Malgré le fait que les agents des COGES sont en majorité en région rurale et qu'ils ne sont pas pris en compte par le profil de carrière, les COGES se battent chaque jour pour mener à bien leurs activités avec par exemple les levées de cotisations exceptionnelles à travers différentes écoles et l'aide de subvention accordé par l'état via la plateforme d'inscription en ligne.
Sur cette question de ''Que deviennent les COGES dans le nouveau système d'inscription en ligne'', M. Kouadio a fait savoir que l'école est gratuite mais l'éducation a un coût ; il faut identifier les problèmes qui minent notre système éducatif pour agir et prendre des mesures.
L'inscription via la société CELPAID n'est pas une arnaque loin de là ; l'inscription en ligne répond à une importante mesure de maîtrise des effectifs. Sur l'argent prélevé, la cote part des COGES est collecté et reversé automatiquement, ce qui n'était pas le cas les années passées.

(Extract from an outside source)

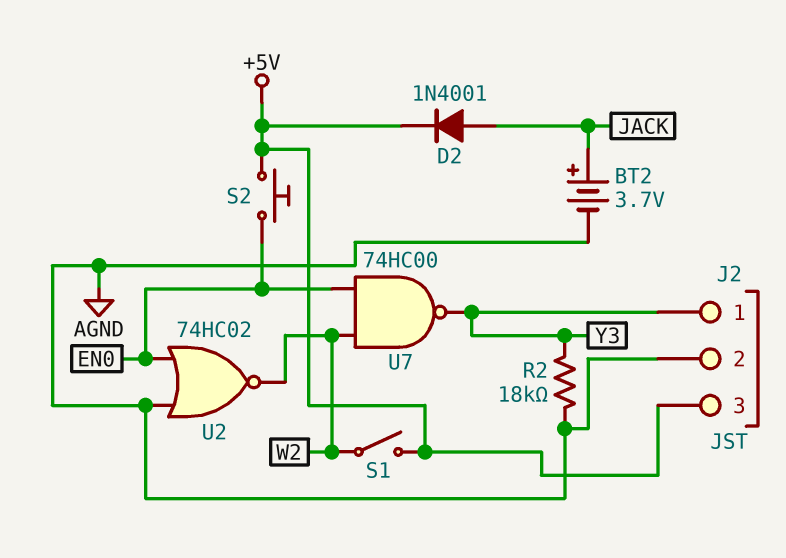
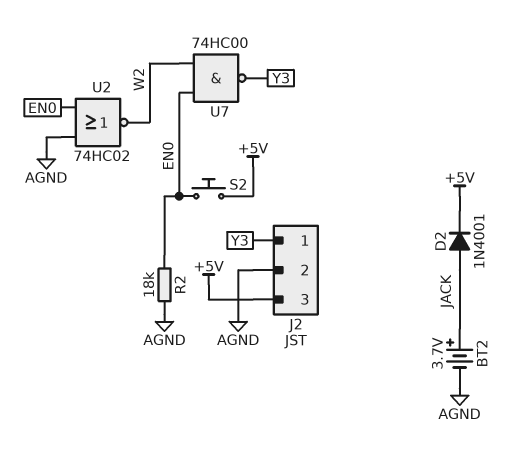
R2: 18k (AGND, Y3) -> 18k (AGND, EN0)
S1: switch (+5V, W2) -> none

L'appui à la pédagogie et au système éducatif est subventionné par l'Etat à hauteur de 2000 f CFA par enfant inscrit via CELPAID. On ne peut planifier, financer un secteur sans maîtrise de l'effectif. Sans savoir l'effectif exact dans le système éducatif on ne peut donc prétendre à faire des prévisions ou des dépenses. Aujourd'hui, nous pouvons grâce à la plate forme CELPAID observer le nombre d'inscrit dans tout le pays et savoir comment investir et repartir le budget de l'état.
Quand l'on sait que pour les subventions de l'état sont pour une école de 3 classes, en IEP de 600 000 FCFA et 900 000 FCFA pour 9 classes, les parents d'élèves peuvent procéder pour aider l'état à une levée de cotisation exceptionnelle. Tout cela à travers les COGES. S'inscrire en ligne n'est pas nouveau ; il est utilisé depuis à Abidjan nord via une société de téléphonie mobile pour les écoles comme lycée Sainte Marie…

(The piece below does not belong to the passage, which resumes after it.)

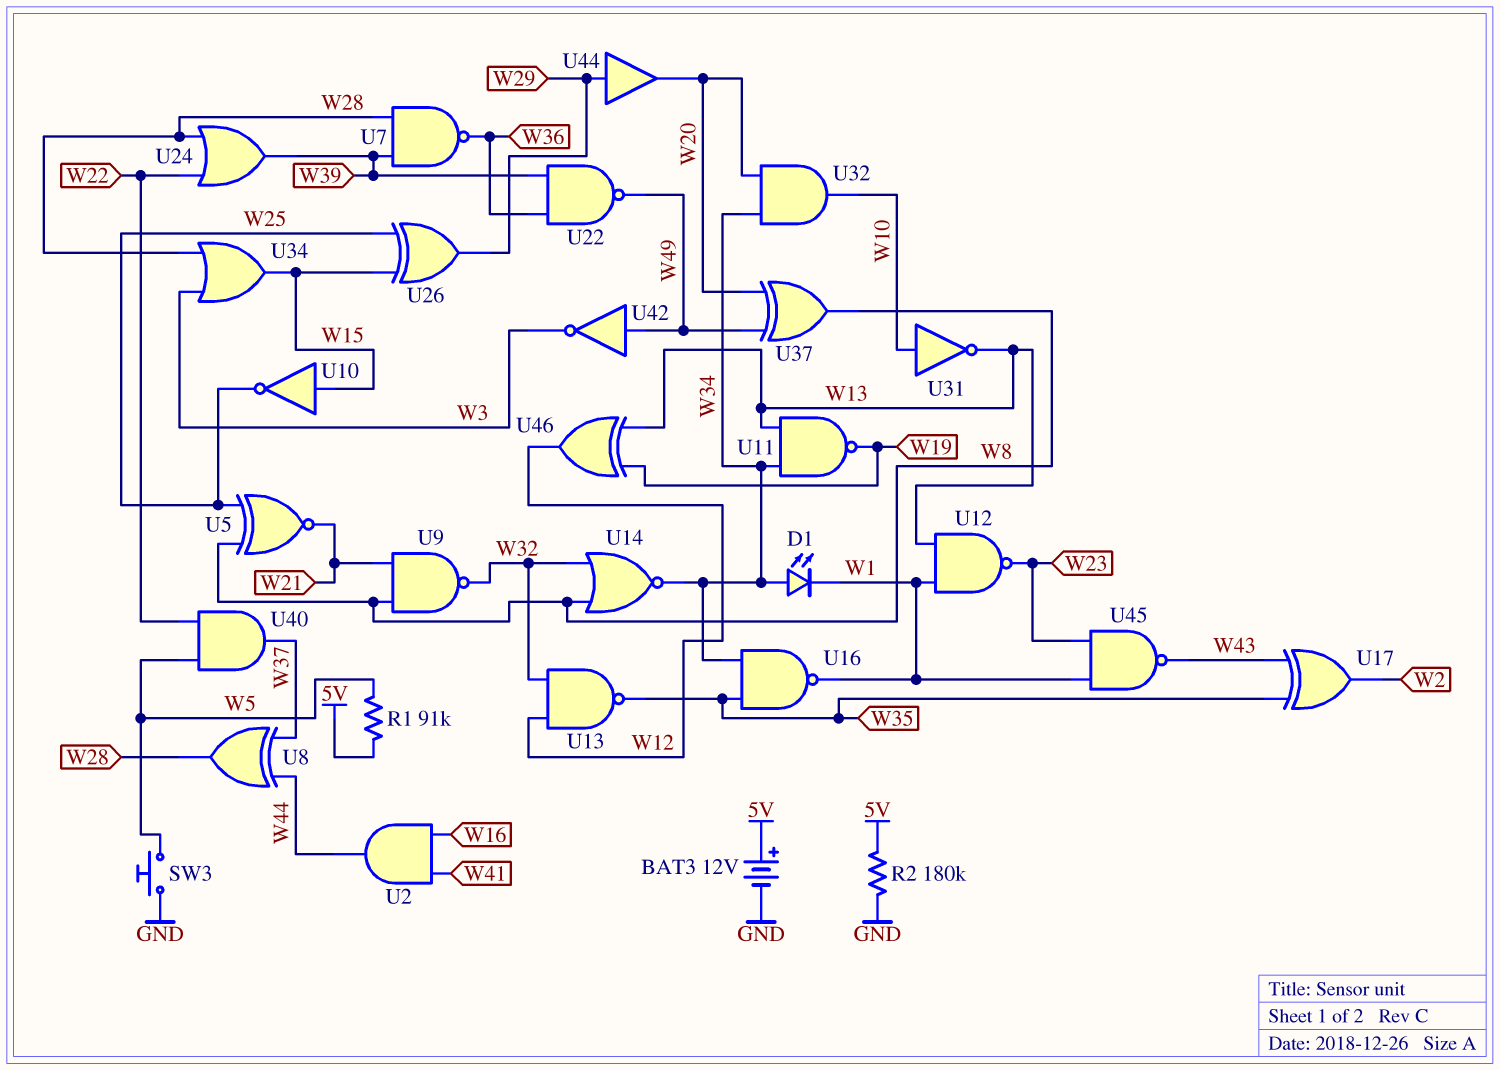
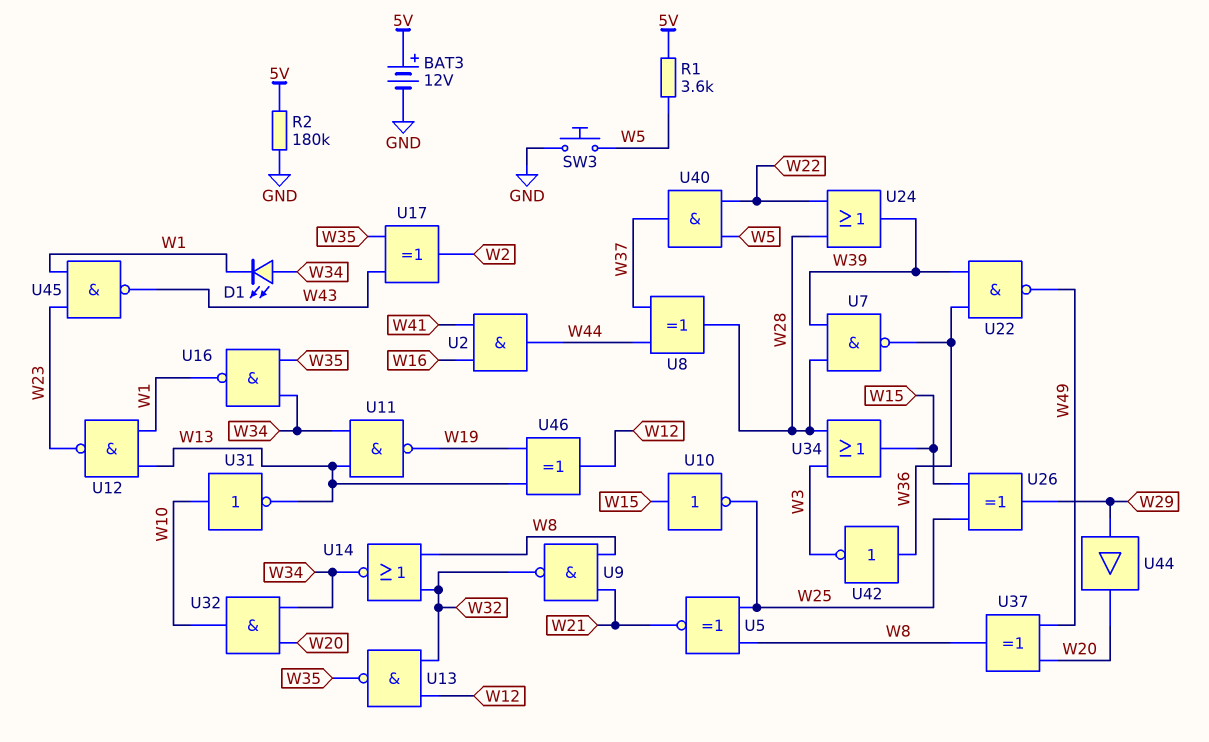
R1: 91k (5V, W5) -> 3.6k (5V, W5)
U42: NOT (in W49, out W3) -> NOT (in W36, out W3)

Quand on fait une inscription en ligne, votre enfant est automatiquement inscrit au niveau de l'éducation nationale. Les numéros matricules ont même été octroyés aux enfants du système privé pour aider à l'inscription. Les frais annexes d'inscription doivent faire l'objet d'une réunion avec les COGES.
Il faut que les parents d'élèves et les chefs d'établissements comprennent qu'ils y a des étapes. Inscrire d'abord l'enfant. Les frais annexes se doivent d'être justifiés par des reçus et non contraindre les enfants à ne pas entrer à l'école.
Pour une phase expérimentale, nous pensons que cette plateforme nous aide à la bonne gouvernance au niveau de l'éducation nationale.
Concluant sur ces mots, M. Kouamé Kouadio a insisté que les enfants peuvent entrer a l'école une fois inscrit sur la plateforme ; les frais annexes peuvent attendre. Chaque école a un budget de fonctionnement même si ce budget est maigre. Les bureaux COGES sont des outils de contrôle pour l'état et sont la voix des parents d'élèves.